Michael Meissner Nov. 5, 2021, 4:02 a.m. UTC
  These patches are a refinement of the patches to add XXSPLTIDP support on
September 13th.  These patches generate instructions that load up a VSX
register with certain constants instead of using PLXV to load the constant.

On the Power10:

 * XXSPLTIDP is a prefixed instruction that takes a value encoded as a SFmode
   constant, converts it to DFmode, and splats that value to the two 64-bit
   parts of the register.

 * XXSPLTIW is a prefixed instruction that takes a 32-bit value and splats this
   value into the 4 32-bit parts of the vector register, i.e. it can be used to
   generate V4SImode and V4SFmode vector constants where all of the elements
   are the same.

 * XXSPLTI32DX is a prefixed instruction that takes a 32-bit value and splats
   this value into either the 2 even 32-bit parts of the vector register or 2
   odd 32-bit parts.  Thus 2 XXSPLTI32DX instructions can generate a 64-bit
   constant that cannot be generated by XXSPLTIDP.  Note, in the current set of
   patches, I do not add support for XXSPLTI32DX.  I have done so in previous
   patches, and I could add it if desired.  Because it is 2 back-to-back
   prefixed instructions that are serially dependent on each other, I don't
   think it is worthwhile to use XXSPLTI32DX.

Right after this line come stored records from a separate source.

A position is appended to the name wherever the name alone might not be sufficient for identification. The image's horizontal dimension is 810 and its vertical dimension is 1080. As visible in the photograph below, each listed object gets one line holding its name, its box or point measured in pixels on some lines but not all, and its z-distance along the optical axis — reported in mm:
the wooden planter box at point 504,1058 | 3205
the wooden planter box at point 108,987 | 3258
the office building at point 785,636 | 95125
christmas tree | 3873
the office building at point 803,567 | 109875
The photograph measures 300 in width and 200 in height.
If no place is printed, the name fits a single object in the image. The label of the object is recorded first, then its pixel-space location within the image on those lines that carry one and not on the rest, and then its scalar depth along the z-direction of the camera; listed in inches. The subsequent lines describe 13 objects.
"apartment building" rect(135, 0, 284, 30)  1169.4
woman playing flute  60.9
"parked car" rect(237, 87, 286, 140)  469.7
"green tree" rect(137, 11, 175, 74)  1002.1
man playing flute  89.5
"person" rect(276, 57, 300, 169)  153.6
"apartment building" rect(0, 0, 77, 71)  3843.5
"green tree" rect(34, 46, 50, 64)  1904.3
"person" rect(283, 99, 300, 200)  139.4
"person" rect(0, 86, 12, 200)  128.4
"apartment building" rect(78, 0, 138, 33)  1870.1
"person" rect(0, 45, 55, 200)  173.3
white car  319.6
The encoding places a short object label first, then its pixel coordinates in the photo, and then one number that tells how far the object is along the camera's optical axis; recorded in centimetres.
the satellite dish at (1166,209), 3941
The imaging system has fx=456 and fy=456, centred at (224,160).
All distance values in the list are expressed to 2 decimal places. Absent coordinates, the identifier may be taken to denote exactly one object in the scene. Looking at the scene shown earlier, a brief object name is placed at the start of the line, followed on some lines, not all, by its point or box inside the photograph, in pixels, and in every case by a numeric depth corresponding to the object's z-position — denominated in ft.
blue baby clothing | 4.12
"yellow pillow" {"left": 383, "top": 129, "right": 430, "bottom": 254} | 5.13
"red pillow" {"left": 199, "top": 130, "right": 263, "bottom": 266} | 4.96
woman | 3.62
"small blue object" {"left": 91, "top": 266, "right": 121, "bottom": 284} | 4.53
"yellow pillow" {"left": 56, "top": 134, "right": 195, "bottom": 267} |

 * LXVKQ is a non-prefixed instruction that loads up certain 128-bit values the
   match particular IEEE 128-bit constants (-0.0f128, 1.0f128, 2.0f128, etc.).

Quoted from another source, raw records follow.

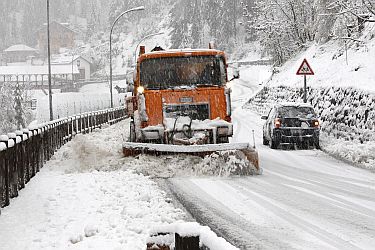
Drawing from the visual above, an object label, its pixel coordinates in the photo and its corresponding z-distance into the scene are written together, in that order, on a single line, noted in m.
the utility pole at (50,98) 28.14
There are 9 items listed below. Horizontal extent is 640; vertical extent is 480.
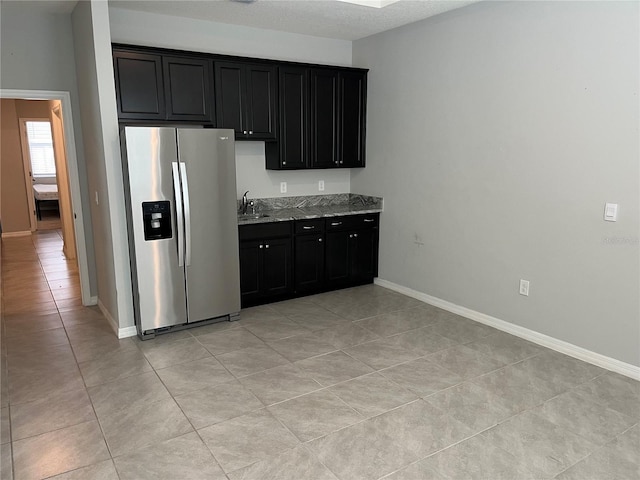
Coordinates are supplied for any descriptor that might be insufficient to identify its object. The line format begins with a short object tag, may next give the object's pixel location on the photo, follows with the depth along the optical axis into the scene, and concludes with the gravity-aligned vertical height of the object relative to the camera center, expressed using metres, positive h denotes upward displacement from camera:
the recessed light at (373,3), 3.89 +1.33
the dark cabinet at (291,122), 4.79 +0.44
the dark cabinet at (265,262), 4.54 -0.97
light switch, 3.20 -0.35
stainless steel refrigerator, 3.68 -0.48
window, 10.94 +0.40
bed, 9.78 -0.63
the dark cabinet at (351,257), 5.09 -1.04
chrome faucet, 4.95 -0.44
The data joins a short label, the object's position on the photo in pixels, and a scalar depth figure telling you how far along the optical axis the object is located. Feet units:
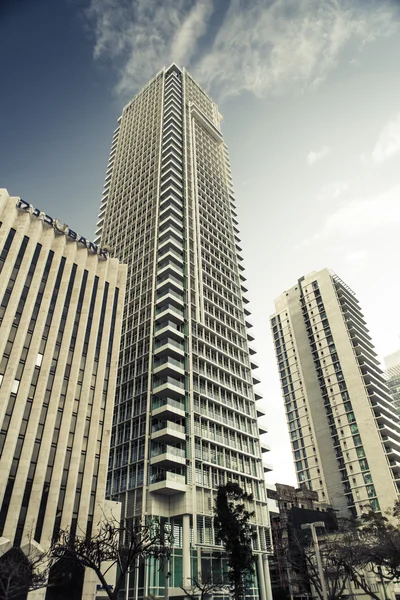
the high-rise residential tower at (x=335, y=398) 299.58
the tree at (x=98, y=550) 83.93
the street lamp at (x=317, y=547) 102.81
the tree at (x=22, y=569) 95.30
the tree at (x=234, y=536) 114.62
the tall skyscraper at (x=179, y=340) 166.91
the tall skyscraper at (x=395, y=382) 560.86
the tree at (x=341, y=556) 134.62
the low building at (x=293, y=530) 236.43
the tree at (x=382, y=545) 132.81
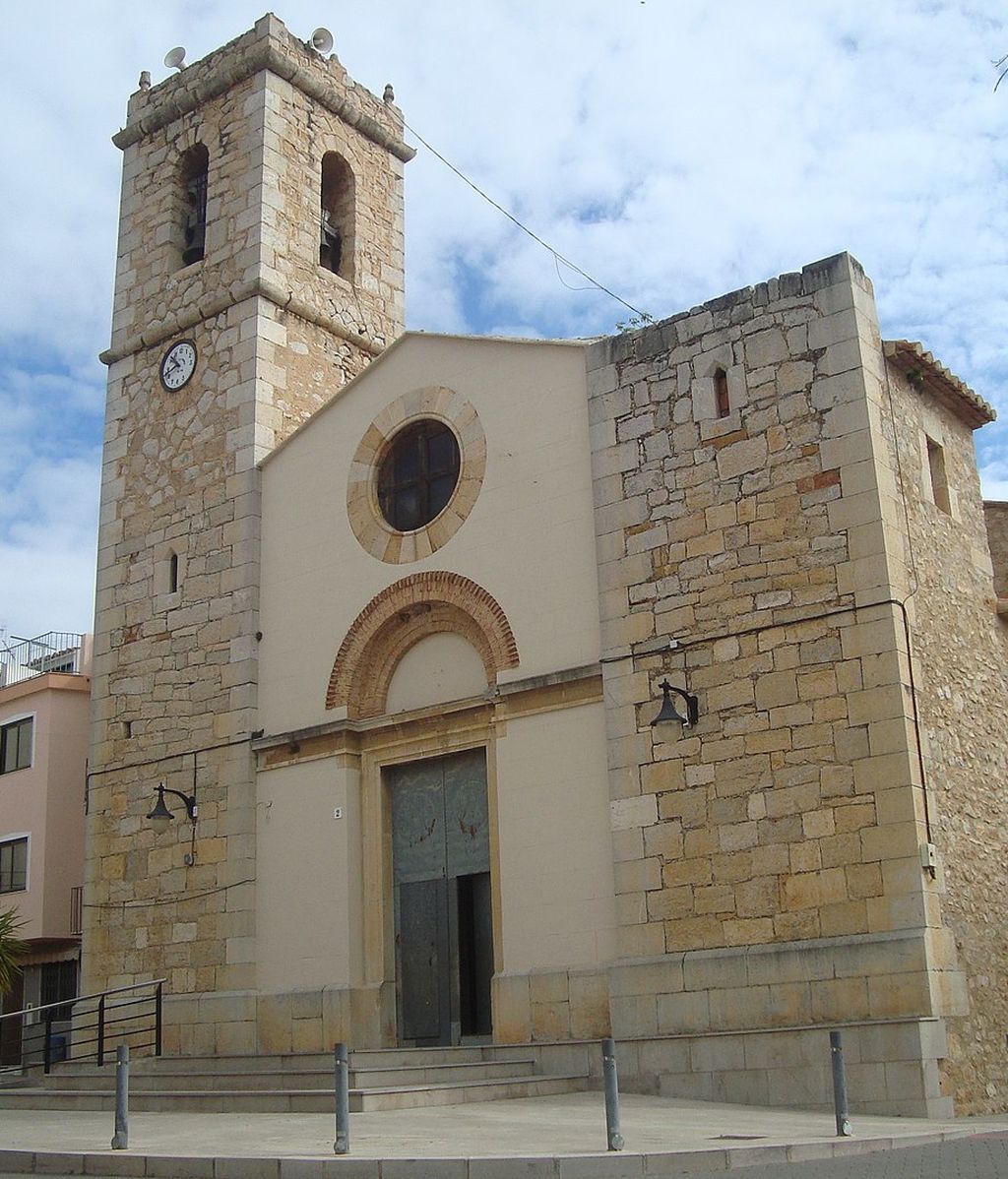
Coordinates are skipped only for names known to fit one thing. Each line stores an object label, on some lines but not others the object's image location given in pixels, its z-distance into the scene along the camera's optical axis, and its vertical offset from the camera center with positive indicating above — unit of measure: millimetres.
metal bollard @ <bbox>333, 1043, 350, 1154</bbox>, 9773 -538
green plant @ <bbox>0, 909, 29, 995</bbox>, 21750 +1173
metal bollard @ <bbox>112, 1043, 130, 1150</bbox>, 10750 -529
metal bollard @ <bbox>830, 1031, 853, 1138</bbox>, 10461 -578
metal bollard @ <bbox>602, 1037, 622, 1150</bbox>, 9664 -574
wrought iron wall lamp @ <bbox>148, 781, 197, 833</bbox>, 18656 +2671
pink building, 25641 +3579
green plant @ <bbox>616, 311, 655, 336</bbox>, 16188 +8490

There are 5 patches in this set.

One of the takeaways from the last review was it would be desirable to generate
the instruction if it generates a value that matches the vector constant, even
if the vector type is not the native vector type for the instruction.

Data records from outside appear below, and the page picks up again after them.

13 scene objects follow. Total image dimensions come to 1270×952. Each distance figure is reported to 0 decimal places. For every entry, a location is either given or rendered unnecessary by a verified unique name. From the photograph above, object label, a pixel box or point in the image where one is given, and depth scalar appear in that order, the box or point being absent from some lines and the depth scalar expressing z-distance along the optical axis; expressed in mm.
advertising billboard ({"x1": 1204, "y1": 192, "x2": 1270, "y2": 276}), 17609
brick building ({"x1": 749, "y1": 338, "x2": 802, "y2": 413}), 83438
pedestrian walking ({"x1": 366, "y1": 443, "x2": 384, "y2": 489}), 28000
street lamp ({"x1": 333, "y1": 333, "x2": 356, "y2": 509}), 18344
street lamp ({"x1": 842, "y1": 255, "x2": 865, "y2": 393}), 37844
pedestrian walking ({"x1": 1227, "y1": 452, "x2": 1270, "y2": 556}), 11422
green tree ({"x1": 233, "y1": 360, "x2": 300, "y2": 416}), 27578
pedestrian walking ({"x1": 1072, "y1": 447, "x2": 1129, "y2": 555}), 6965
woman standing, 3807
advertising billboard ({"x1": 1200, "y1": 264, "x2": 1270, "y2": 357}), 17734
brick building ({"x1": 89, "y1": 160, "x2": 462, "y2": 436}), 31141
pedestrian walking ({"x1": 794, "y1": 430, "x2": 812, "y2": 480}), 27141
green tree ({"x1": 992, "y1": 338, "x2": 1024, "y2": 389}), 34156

For example, the following code:

	vector unsigned long long
	foo (void)
	{
	#if __BYTE_ORDER__ == __ORDER_LITTLE_ENDIAN__
	  return (vector unsigned long long) { 0, 1ULL << 63 };
	#else
	  return (vector unsigned long long) { 1ULL << 63, 0 };
	#endif
	}

should generate:

	foo:
		lxvkq 34,16
	        blr

To that end, I added support to create a data structure that takes a vector or
scalar constant and represents it as a series of bytes, half-words, words, and
double-words.  Then the recognizer functions use this data structure to decide
if a given instruction can be generated.

This way functions like easy_vector_constant can avoid repeatedly taking a
vector constant and converting it into internal format before trying to decide
if a given instruction can be generated.  For example, this is the part in
easy_vector_constant that determines if a vector constant can generate LXVKQ,
XXSPLTIDP, or XXSPLTIW:

      /* Constants that can be generated with ISA 3.1 instructions are
         easy.  */
      vec_const_128bit_type vsx_const;
      if (TARGET_POWER10 && vec_const_128bit_to_bytes (op, mode, &vsx_const))
	{
	  if (constant_generates_lxvkq (&vsx_const))
	    return true;

	  if (constant_generates_xxspltiw (&vsx_const))
	    return true;

	  if (constant_generates_xxspltidp (&vsx_const))
	    return true;
	}

In theory, a lot of the altivec constant functions could be converted to use
this data structure, but I haven't rewritten those instructions.

The 5 patches are:

1) Add the data structure and function converting vector/scalar constants to
   that data structure.  Note, this function is not used in the current patch,
   but the remaining 4 patches depend on it.
   
2) Add support to recognize when we could generate the LXVKQ instruction.

3) Add support to recognize when we could generate the XXSPLTIW instruction.

4) Add support to recognize when we could generate the XXSPLTIDP instruction
   for vector constants.

5) Add support to recognize when we could generate the XXSPLTIDP instruction
   for SFmode and DFmode constants.

I have built these patches on power9 and power10 little endian systems with no
regressions in the current tests.  I am kicking off a build on a power8 big
endian system as I write this post.  I have run previous versions of the patch
on the big endian system without problems.  I would like to check this into the
GCC 12 trunk branch.

At the moment, I am not asking to be able to back-port the patches to GCC 11,
but we can do this if it is deemed desirable.
  

Comments

Michael Meissner Nov. 5, 2021, 1:08 p.m. UTC | #1
I mentioned that I would start a build/check on a big endian power8 system in
the last set of patches.  There were no regressions with this set of patches on
a big endian system, testing both 32-bit and 64-bit code generation.